抜粋文:
近年の畜産農業の情勢をしっているでしょうか。
普段生活している中ではあまり目にする機会がないため知らない人も多いのではないでしょうか。
実は最近の畜産農家は非常に経営が危ない状況の農家が多くなってきています。
その原因として輸入飼料の高騰が原因で。
なぜ輸入している飼料が高騰すると畜産農家の経営が圧迫されて経営が難しくなるのでしょうか。
それは国内の多くの畜産農家が海外の飼料つまり輸入に頼っているからです。
もちろん国内でも飼料の生産はされています。
しかし、家畜を飼育するための量に対して国内の飼料だけでは不足しているため必然的に輸入に頼るしかないのです。
そこで今回の記事では畜産農家の現状を知って頂くために経営圧迫の原因となってる輸入飼料の高騰の原因と国内の情勢について紹介していきます。
特に飼料を大量に消費している酪農関係、つまり牛の飼育をしている畜産農家は特に経営が圧迫されがちな状況ですので畜産の中でも牛に着目していきたいと思います。
この記事を通して世界の情勢の影響がどれほど国内でも影響しているのかと国内の畜産農家の現状を少しでも知っていただければと思います。
国内畜産の重要性
私たちが生きていくための3本柱は『衣・食・住』です。
農業はこの3本柱の食に該当しています。
そのため、日本国内での産業としての重要性は非常に高い位置にあります。
『国としても欠かせない産業の一つである。』とさえ言っているほどです。
また、国内も農業での産出額は8兆9,370億円。

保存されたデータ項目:
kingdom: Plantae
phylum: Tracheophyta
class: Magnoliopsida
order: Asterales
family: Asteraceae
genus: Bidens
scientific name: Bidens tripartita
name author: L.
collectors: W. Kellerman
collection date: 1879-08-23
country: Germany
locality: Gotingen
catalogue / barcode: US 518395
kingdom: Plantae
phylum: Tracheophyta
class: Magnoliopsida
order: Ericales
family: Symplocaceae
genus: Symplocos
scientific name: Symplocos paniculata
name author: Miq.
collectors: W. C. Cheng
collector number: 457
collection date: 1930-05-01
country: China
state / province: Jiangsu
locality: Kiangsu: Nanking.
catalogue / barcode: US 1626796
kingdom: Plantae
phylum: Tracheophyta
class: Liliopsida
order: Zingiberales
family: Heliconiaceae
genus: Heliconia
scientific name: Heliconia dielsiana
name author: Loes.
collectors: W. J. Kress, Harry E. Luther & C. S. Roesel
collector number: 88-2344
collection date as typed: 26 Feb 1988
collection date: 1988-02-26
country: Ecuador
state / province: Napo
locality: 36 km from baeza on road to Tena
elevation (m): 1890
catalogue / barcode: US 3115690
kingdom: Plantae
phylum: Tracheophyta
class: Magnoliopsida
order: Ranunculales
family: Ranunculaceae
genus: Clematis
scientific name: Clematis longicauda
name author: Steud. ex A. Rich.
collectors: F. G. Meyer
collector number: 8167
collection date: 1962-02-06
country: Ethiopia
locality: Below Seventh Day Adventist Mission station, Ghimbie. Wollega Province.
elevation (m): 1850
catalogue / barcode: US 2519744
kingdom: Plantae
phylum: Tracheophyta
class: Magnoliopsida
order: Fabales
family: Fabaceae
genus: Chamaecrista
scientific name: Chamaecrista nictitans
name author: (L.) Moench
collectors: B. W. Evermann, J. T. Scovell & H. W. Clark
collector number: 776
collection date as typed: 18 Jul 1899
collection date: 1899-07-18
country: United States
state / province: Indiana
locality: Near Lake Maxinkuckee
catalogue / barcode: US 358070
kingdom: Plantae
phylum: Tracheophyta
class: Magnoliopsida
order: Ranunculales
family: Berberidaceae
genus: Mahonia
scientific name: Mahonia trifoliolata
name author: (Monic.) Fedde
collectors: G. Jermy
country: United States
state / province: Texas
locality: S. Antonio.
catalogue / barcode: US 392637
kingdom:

課題 1: 抜粋文によれば、国内の多くの畜産農家は飼料を何に頼っているか。
課題 2: 抜粋文から、「そこで今回の記事では畜産農家」を含む語句で始まり「また、国内も農業での産出額は8兆9,370億円。」で終わる部分をそのまま抜き出す。

解答 1: 海外の飼料、つまり輸入に頼っている。

解答 2:
そこで今回の記事では畜産農家の現状を知って頂くために経営圧迫の原因となってる輸入飼料の高騰の原因と国内の情勢について紹介していきます。
特に飼料を大量に消費している酪農関係、つまり牛の飼育をしている畜産農家は特に経営が圧迫されがちな状況ですので畜産の中でも牛に着目していきたいと思います。
この記事を通して世界の情勢の影響がどれほど国内でも影響しているのかと国内の畜産農家の現状を少しでも知っていただければと思います。
国内畜産の重要性
私たちが生きていくための3本柱は『衣・食・住』です。
農業はこの3本柱の食に該当しています。
そのため、日本国内での産業としての重要性は非常に高い位置にあります。
『国としても欠かせない産業の一つである。』とさえ言っているほどです。
また、国内も農業での産出額は8兆9,370億円。